Sunday Reflection with Fr Robin Gibbons - Feast of Christ the King - 24 November 2013
That stark mocking inscription above the cross of Jesus, ‘This is the King of the Jews’, reminds us that the feast of Christ the King can never ever be about the triumphant rule of an absolute monarch over docile subjects. There is certainly no hint of that kingdom from the harsh voices taunting him on the cross, nor, let it be said in any revelation of the Risen Lord after his resurrection from the dead.
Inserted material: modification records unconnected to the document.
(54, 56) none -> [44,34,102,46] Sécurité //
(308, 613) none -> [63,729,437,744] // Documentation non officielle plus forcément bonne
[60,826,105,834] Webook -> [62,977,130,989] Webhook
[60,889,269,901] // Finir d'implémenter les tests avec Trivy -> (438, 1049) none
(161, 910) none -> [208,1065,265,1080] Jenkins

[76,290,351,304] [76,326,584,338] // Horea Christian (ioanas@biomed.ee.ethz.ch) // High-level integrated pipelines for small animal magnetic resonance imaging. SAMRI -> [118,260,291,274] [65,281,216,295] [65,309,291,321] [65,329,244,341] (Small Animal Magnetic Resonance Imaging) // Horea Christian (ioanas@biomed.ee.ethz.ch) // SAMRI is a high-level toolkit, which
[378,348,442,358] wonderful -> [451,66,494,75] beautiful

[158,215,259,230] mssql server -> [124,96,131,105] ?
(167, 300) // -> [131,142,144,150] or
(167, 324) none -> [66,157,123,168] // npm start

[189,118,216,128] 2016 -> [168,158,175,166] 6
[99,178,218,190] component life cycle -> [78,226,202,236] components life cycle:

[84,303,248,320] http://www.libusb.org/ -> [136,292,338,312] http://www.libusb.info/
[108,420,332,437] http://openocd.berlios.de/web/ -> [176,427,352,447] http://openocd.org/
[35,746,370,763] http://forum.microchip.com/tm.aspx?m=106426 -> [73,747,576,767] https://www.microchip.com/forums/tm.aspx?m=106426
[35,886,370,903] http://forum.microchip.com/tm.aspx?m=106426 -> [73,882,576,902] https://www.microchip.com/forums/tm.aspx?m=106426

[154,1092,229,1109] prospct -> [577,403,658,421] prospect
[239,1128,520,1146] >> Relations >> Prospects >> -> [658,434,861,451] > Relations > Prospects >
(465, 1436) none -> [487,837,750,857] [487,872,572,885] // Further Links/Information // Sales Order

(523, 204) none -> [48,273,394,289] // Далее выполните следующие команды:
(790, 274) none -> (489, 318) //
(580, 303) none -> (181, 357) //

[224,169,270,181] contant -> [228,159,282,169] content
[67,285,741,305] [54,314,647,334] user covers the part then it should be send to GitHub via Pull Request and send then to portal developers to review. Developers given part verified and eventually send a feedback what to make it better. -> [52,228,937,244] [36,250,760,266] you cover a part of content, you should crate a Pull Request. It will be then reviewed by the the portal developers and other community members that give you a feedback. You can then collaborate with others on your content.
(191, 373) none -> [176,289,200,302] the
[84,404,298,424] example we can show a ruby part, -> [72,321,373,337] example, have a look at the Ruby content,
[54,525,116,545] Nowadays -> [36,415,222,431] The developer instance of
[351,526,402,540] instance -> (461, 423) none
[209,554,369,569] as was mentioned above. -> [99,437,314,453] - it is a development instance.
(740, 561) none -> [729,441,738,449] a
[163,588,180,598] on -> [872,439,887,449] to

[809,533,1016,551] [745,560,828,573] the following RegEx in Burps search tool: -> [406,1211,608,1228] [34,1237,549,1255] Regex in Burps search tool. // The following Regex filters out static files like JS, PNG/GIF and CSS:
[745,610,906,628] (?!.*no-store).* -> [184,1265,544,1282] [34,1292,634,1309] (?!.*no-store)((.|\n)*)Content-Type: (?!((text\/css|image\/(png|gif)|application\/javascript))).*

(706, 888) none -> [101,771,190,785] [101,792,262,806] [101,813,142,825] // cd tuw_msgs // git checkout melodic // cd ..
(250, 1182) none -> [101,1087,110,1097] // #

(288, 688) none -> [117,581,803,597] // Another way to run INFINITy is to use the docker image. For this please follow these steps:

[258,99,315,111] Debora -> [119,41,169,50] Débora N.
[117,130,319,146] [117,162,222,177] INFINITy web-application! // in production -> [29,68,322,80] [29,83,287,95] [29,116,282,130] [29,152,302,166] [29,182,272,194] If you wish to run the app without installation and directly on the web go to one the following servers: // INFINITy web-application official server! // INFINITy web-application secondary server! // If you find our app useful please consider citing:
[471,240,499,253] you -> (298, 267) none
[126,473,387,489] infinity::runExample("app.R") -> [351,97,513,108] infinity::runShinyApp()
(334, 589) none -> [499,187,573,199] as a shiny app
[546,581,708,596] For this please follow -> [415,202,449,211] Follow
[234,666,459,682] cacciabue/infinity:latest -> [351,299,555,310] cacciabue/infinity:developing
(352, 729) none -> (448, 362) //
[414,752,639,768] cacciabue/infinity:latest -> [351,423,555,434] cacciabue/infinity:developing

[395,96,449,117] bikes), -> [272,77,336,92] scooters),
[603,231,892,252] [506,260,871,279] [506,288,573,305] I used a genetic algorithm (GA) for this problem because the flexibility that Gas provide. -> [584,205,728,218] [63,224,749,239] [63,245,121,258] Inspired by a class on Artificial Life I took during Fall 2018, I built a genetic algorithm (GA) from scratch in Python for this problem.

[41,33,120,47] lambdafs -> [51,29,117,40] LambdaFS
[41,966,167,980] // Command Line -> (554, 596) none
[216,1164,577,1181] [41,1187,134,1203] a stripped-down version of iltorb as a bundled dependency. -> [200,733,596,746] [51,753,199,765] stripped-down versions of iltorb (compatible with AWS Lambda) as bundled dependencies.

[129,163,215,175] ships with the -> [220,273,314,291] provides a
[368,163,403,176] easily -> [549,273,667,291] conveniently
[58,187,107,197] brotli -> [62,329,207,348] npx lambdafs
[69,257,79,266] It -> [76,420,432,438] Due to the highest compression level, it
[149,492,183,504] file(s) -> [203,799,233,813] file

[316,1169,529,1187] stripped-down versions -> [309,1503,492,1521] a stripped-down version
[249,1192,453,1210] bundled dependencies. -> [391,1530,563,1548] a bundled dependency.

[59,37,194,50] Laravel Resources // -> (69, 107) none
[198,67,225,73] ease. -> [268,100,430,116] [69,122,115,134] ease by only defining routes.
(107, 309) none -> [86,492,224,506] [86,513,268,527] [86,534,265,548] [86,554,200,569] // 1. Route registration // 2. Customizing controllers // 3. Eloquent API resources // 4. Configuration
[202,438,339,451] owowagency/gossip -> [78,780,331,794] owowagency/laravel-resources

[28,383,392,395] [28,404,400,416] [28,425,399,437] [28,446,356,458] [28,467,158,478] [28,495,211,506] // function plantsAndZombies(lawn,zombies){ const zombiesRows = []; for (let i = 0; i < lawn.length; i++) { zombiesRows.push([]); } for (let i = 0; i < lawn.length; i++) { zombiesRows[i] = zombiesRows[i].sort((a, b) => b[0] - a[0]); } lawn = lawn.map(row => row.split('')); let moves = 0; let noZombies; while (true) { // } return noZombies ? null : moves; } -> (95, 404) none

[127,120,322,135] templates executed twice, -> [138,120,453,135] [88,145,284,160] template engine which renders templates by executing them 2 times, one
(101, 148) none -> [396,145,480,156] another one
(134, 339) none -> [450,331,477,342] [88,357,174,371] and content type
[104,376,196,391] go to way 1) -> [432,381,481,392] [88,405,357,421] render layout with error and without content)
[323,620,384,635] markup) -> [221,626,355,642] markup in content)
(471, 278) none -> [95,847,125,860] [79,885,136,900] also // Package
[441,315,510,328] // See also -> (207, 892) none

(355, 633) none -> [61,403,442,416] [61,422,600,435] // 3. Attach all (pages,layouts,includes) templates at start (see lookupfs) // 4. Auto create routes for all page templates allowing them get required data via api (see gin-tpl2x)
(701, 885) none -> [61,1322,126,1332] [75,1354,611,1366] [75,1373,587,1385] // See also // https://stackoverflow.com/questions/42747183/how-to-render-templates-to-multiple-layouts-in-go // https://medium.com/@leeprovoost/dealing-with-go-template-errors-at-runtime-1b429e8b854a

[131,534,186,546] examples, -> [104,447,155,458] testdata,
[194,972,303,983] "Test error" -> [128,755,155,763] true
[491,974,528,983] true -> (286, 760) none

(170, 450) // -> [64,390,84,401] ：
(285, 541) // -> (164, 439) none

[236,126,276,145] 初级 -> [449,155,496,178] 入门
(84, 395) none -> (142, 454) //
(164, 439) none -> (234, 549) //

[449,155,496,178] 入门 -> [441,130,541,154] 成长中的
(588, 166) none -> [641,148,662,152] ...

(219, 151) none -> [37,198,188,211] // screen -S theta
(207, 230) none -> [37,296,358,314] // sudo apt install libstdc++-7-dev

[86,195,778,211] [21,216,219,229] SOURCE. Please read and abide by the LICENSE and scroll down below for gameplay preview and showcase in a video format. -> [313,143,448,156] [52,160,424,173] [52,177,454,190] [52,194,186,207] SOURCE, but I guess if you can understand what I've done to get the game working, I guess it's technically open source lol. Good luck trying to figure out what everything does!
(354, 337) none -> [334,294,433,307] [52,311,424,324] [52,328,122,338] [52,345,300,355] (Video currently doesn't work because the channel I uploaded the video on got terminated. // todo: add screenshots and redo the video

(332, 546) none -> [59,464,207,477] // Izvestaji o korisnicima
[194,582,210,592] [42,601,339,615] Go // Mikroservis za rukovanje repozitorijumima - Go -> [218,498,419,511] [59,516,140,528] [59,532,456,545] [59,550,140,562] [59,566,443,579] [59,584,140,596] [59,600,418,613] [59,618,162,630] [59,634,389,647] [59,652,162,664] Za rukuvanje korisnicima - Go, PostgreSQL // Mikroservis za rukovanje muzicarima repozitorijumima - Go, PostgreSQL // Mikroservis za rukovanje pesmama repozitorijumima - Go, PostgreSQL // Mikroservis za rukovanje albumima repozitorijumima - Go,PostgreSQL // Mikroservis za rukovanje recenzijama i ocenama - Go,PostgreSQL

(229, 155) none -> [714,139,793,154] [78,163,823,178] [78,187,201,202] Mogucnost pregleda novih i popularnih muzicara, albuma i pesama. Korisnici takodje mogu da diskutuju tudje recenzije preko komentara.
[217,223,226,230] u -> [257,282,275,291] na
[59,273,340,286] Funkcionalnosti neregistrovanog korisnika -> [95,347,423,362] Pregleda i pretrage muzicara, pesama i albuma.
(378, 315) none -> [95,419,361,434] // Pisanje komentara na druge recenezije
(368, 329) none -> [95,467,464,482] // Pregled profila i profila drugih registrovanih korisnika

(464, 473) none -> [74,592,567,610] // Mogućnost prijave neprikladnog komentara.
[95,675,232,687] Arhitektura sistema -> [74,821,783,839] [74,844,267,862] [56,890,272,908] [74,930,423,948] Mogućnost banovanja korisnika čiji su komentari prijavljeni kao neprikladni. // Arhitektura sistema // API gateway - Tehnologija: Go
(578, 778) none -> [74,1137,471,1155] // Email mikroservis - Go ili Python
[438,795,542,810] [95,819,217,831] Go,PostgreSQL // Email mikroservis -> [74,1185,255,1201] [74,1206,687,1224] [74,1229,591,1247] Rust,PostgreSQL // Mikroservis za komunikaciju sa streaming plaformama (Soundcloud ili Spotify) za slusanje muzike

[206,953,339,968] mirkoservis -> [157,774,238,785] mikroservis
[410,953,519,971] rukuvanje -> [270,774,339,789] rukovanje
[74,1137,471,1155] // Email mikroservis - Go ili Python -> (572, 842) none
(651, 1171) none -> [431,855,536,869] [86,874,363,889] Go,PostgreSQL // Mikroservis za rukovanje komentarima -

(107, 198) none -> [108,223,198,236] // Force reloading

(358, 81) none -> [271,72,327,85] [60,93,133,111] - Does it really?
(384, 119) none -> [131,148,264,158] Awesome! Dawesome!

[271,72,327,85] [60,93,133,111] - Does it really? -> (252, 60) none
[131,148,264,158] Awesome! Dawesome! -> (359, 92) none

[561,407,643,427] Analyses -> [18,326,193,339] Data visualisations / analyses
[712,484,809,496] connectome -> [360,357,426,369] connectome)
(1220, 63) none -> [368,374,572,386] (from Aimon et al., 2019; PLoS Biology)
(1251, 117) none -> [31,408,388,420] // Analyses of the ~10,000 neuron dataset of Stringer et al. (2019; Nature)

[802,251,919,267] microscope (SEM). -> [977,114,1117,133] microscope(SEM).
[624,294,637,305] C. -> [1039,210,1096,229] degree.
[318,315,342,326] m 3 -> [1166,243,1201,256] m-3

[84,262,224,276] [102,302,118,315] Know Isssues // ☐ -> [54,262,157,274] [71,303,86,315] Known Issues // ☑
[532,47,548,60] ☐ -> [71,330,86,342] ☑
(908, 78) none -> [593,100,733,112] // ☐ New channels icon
What we are being led to is an understanding of the weakness of Christ who emptied himself to be with the lowest of the low and who will then in exaltation draw his friends close to him.
I like this quotation for Pope Benedict’s writings on the Feast of Christ the King: ‘The feast of Christ the King is…not a feast of those who are subjugated, but a feast of those who know they are in the hands of the one who writes straight on crooked lines’. That should be a self evident truth for any Catholic Christian, we are not conquered subjects of a triumphant warrior, nor or of a despot whose word is law, but of another kingdom where the law is love itself.
Remind yourselves of who was the first to enter this Kingdom with Christ. Not the great saints, prophets or holy men and women, but a crook hanging beside him on the tree, whose lives certainly had not been straight. It was to a robber that Jesus said, ‘Indeed I promise you, today you will be with me in paradise’. We ought to use the image of paradise rather than kingdom’ , for this gives us a totally different space than any replica of this world, peaceful, harmonious, free from pain, sorrow, sickness and death. Paradise regained from sin, where life with the triune God-who-is-love draws us intimately together in one body.
Jesus himself gives us hints of this’ kingdom’ of heaven, it can only be compared to something as there is no earthly way to truly picture it, but the hint is of a community feasting in joy, where the last shall find themselves first, a place where we see fully, where we understand all and are truly ourselves, at one with each other, the best we can be! Remember us Lord in YOUR kingdom!